Our group is also keening interested in understanding mechanisms underlying parasite egress from host cells after replication therein. We have shown that a cytolytic protein (perforin-like protein 1) is crucial for efficient egress and is necessary for lethal infection in experimentally infected mice (1). PLP1 is unusual in its use of two distinct membrane binding domains, one that modulates binding and the other that is crucial for stable membrane association (2). Recent findings suggest that the PLP1 cytolytic protein is activated by low pH to aid in parasite egress and that, conversely, its activity is suppressed during parasite invasion to ensure membrane integrity and proper entry (3). The activity of the cytolytic protein is also dictated by exposure to acidic phospholipids, which act as receptors that dictate the directionality of cytolytic activity for egress. Members of the team are also revealing the contributions of a secreted protease, TLN4, and phospholipase, LCAT, to parasite egress. Together, these studies challenge the previous notion of passive egress and suggest that Toxoplasma escapes from cells by secreting several effector proteins that function to disrupt physical barriers enveloping the parasite.

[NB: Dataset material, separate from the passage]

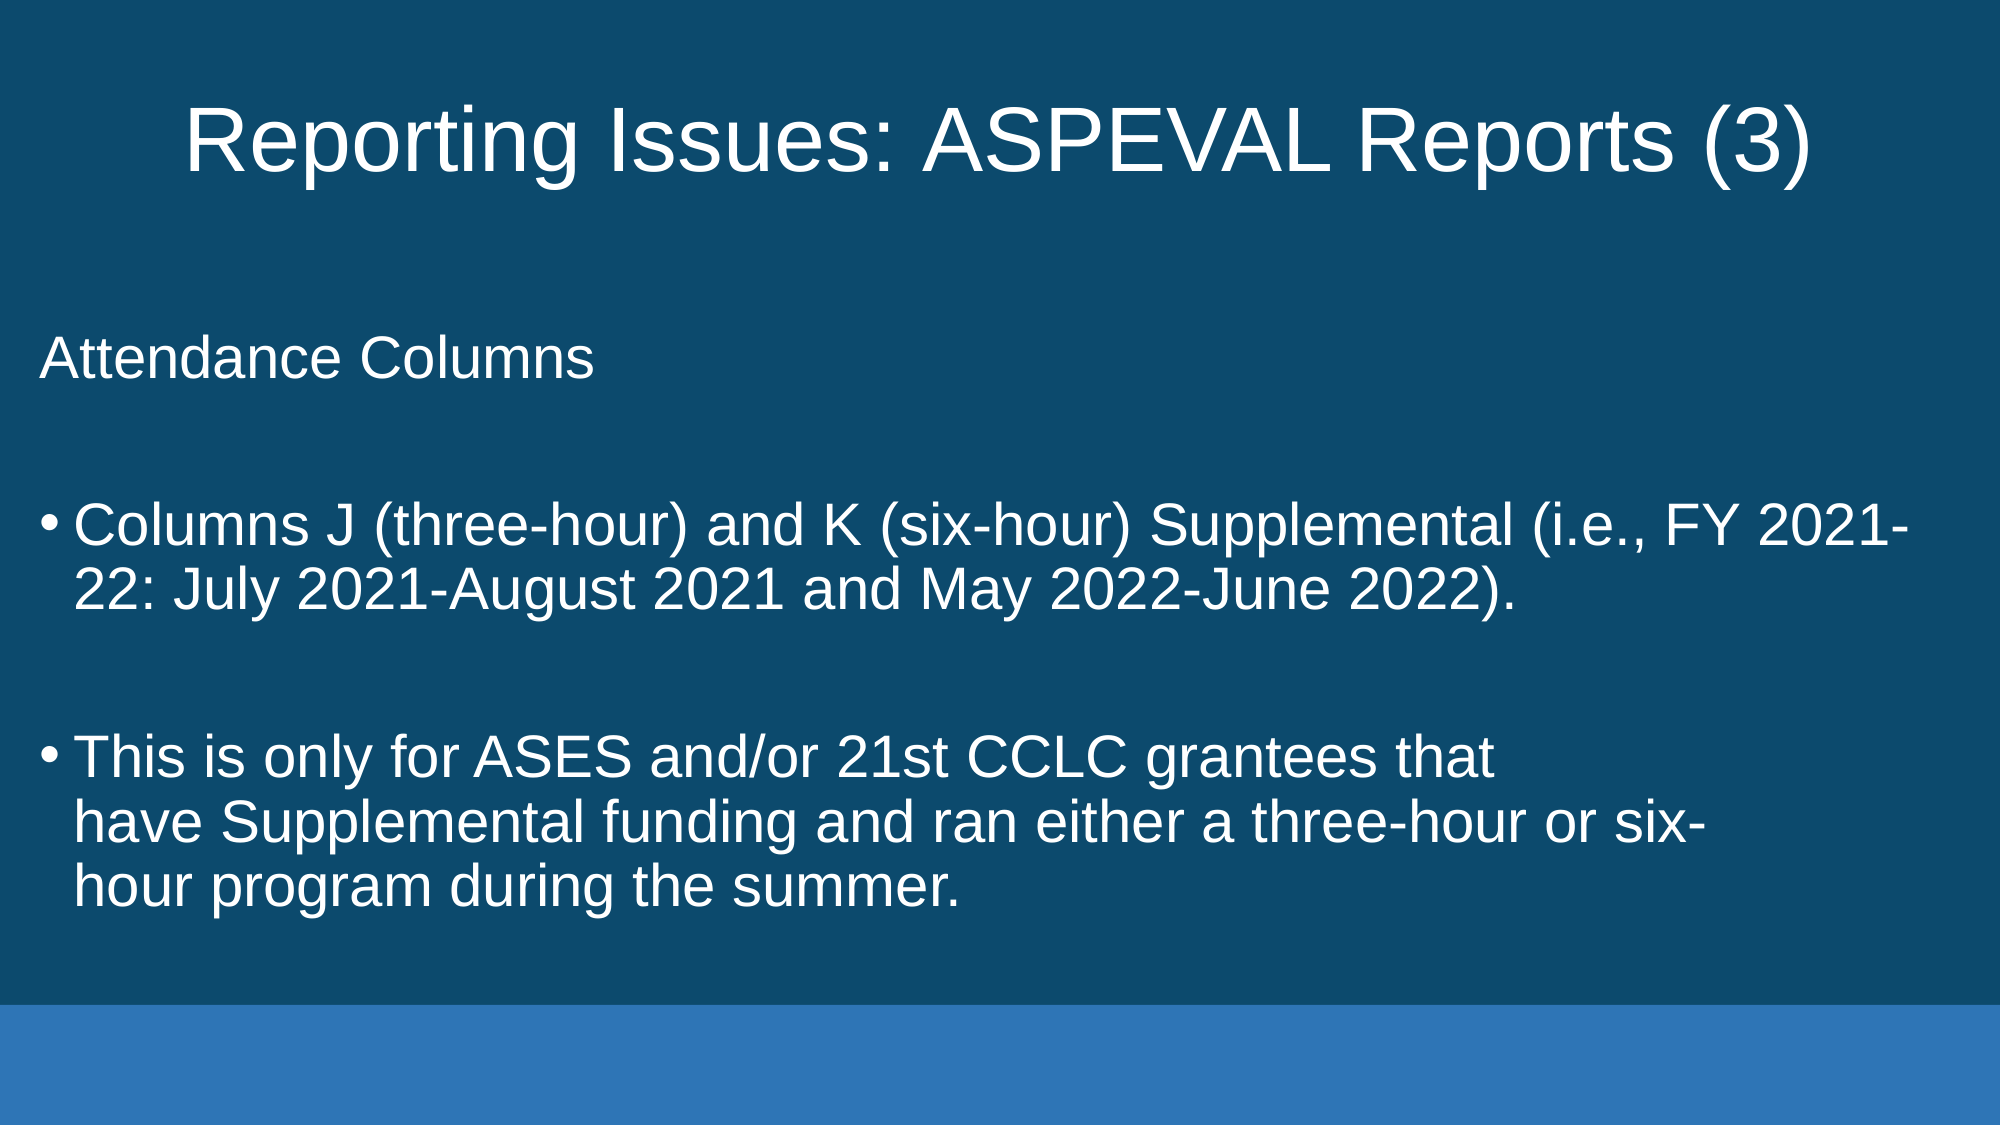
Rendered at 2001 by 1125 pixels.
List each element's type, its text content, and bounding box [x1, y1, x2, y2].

list Attendance Columns Columns J (three-hour) and K (six-hour) Supplemental (i.e., FY 2021-22: July 2021-August 2021 and May 2022-June 2022). This is only for ASES and/or 21st CCLC grantees that have Supplemental funding and ran either a three-hour or six-hour program during the summer. [24, 318, 1975, 933]
title Reporting Issues: ASPEVAL Reports (3) [24, 33, 1975, 251]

1. Kafsack, B.F.C., Pena, J.D.O., Coppens, I., Ravindran, S., Boothroyd, J.C., and Carruthers, V.B. (2009) Rapid membrane disruption by a perforin-like protein facilitates parasite exit from host cells. Science 323;530-533.

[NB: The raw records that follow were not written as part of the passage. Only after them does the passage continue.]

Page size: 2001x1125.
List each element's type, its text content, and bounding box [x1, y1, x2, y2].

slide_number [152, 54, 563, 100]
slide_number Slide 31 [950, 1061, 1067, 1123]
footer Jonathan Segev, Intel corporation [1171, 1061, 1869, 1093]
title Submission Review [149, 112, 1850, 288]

2. Roiko, M.S. and Carruthers, V.B. (2013) Functional dissection of Toxoplasma gondii Perforin-Like Protein 1 reveals a dual domain mode of membrane binding for cytolysis and parasite egress. J. Biol. Chem. 288:8712-25.

3. Roiko, M.S., Svezhova, N., Carruthers, V.B. (2014) Acidification activates Toxoplasma gondii motility and egress by enhancing secretion and cytolytic activity. PLoS Pathog10(11): e1004488.